4/5 stars
I Have Some Questions For You, by Rebecca Makkai (2023)

Bodie Kane is a film professor and true crime podcaster in California, living next door to her husband, from whom she is separated, with her two children. It's been over 20 years since she has returned to the elite, New Hampshire (and basically all white) boarding school she attended for high school. Over 20 years since her roommate was found dead in the swimming pool. Over 20 years since the Black man who served as the Athletic Trainer was blamed, and convicted.
Now, Bodie has been invited back to teach one film and one podcasting course for two weeks. She is still haunted by her roommate Thalia's murder, and still troubled by the quick, and possibly negligent, way that the accused murderer was fingered and tossed in jail.
When one of her students chooses Thalia's murder as a podcast subject, more and more begins to come to light, and Bodie begins to rethink some of her long-held assumptions about the school, her classmates, and one teacher in particular, who always took a special interest in Thalia. Bodie and her students fall further and further down the rabbit hole, threatening to upend two decades of relative "peace" that the school, the small NH town, her former classmates and teachers, and Thalia's family, have held.

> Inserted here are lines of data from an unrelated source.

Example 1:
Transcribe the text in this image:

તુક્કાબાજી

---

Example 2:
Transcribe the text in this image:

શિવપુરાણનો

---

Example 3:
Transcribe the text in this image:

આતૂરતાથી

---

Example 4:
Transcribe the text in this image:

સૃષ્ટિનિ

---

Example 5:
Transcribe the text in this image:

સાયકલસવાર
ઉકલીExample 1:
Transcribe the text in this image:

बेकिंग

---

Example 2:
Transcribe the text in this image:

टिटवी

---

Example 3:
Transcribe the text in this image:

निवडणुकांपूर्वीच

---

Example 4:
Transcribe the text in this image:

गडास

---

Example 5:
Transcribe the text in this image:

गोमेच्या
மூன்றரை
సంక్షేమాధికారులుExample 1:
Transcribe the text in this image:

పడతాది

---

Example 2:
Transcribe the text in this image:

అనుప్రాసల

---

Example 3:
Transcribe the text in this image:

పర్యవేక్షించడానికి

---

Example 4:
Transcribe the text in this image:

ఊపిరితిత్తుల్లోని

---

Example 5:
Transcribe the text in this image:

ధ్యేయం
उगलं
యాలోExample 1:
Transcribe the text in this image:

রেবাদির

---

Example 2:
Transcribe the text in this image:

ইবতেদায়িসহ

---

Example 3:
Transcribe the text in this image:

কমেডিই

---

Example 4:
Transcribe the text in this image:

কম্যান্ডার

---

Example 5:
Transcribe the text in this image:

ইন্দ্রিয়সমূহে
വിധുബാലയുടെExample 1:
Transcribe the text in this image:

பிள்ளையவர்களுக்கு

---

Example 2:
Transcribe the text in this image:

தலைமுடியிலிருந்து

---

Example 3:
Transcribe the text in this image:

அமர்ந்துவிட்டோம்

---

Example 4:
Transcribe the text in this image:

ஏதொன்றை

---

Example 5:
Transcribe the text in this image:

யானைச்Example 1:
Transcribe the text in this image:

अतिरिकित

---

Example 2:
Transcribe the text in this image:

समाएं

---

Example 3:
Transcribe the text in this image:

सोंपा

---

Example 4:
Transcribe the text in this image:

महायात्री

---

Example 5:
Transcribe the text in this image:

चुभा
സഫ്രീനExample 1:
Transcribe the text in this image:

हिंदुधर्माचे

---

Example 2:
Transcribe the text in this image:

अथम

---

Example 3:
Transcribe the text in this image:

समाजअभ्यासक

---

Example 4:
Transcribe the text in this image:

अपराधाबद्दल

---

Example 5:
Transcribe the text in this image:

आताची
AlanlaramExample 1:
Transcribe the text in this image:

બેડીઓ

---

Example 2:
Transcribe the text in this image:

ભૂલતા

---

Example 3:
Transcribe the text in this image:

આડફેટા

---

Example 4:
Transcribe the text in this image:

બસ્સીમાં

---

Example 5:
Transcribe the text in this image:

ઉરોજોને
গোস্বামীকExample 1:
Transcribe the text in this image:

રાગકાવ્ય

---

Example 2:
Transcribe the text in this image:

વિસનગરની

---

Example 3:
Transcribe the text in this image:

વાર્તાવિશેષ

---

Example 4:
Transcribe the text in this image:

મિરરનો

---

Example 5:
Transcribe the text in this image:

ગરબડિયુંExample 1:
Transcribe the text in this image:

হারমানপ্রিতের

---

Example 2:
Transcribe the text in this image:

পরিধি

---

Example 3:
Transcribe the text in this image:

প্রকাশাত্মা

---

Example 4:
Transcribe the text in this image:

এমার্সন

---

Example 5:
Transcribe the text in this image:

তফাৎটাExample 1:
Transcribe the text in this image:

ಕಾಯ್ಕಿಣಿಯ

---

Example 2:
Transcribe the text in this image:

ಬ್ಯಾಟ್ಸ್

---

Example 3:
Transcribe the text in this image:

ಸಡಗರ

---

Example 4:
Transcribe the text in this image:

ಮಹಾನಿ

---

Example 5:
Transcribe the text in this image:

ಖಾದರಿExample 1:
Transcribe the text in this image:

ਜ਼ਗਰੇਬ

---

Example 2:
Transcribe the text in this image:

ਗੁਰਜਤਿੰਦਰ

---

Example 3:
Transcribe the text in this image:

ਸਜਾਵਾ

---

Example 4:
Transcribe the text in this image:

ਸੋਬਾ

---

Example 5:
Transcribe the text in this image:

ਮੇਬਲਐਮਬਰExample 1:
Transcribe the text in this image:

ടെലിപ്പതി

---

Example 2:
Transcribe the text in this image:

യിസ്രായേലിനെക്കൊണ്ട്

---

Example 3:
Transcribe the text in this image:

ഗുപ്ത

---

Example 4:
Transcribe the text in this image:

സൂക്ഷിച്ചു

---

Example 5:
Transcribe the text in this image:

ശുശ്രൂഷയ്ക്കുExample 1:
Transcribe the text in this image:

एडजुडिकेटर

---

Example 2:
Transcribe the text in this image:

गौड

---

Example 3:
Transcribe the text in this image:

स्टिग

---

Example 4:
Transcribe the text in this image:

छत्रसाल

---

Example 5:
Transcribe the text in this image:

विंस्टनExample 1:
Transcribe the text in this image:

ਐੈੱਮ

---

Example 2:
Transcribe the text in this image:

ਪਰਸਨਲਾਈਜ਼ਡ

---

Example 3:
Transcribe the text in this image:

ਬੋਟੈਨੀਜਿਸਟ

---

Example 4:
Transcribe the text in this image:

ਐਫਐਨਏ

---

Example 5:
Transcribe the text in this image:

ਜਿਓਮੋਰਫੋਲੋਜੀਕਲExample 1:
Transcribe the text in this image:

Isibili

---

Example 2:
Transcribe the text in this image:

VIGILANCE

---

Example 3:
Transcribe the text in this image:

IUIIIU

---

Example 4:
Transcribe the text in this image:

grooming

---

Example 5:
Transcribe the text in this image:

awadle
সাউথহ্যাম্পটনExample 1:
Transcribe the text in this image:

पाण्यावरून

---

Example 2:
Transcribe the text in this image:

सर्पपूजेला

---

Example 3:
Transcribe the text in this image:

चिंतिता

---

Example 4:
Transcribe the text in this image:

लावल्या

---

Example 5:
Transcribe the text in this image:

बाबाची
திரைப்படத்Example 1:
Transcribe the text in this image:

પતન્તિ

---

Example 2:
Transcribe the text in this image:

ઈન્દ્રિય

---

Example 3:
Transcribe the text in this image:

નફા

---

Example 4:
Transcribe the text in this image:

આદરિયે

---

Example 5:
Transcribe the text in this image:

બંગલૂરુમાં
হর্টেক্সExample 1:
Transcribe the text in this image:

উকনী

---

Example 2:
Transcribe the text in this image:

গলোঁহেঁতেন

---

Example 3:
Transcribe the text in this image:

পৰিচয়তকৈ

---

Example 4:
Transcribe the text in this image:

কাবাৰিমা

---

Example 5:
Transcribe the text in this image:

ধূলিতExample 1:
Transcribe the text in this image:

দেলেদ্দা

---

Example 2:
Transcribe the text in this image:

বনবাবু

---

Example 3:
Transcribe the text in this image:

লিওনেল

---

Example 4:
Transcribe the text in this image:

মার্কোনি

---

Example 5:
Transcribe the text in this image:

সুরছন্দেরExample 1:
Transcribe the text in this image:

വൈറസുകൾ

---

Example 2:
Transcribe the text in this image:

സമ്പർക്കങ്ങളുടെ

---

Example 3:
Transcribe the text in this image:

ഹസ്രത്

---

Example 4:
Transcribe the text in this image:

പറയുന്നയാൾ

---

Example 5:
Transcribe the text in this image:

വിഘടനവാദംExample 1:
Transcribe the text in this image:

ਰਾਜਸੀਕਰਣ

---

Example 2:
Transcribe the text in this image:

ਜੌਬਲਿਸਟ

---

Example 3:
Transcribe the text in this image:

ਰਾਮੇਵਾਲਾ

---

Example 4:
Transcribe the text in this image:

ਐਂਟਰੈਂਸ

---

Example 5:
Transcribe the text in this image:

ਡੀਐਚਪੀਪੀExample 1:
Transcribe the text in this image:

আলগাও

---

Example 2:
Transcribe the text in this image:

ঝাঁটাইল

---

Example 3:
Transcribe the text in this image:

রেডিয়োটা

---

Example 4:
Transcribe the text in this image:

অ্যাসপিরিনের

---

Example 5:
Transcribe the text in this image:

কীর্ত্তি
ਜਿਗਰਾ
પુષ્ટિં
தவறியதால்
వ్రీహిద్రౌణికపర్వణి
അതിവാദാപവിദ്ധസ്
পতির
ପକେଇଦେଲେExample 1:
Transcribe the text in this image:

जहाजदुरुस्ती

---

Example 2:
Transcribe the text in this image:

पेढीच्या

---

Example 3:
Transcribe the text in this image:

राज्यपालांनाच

It's a great mystery! A little too long, but very entertaining. I really liked Bodie - she's a no-nonsense woman, who also has a complicated and messy relationship to relationships. The book lightly tackles some interesting issues, like the rise in True Crime narratives, and whether the obsession glorifies murder. Also deals with issues of racism and appropriation, female empowerment, and the turbulence of the teenage years.
I will say that if you like a book to wrap up every little loose end and leave everyone in a happily-ever-after kind of mood, this is not the book for you. It comes to a satisfying conclusion, and one can assume where the story is going to go, but it does not wrap it up with a bow. Sometimes I really hate that, sometimes it works. In this case, I think it worked.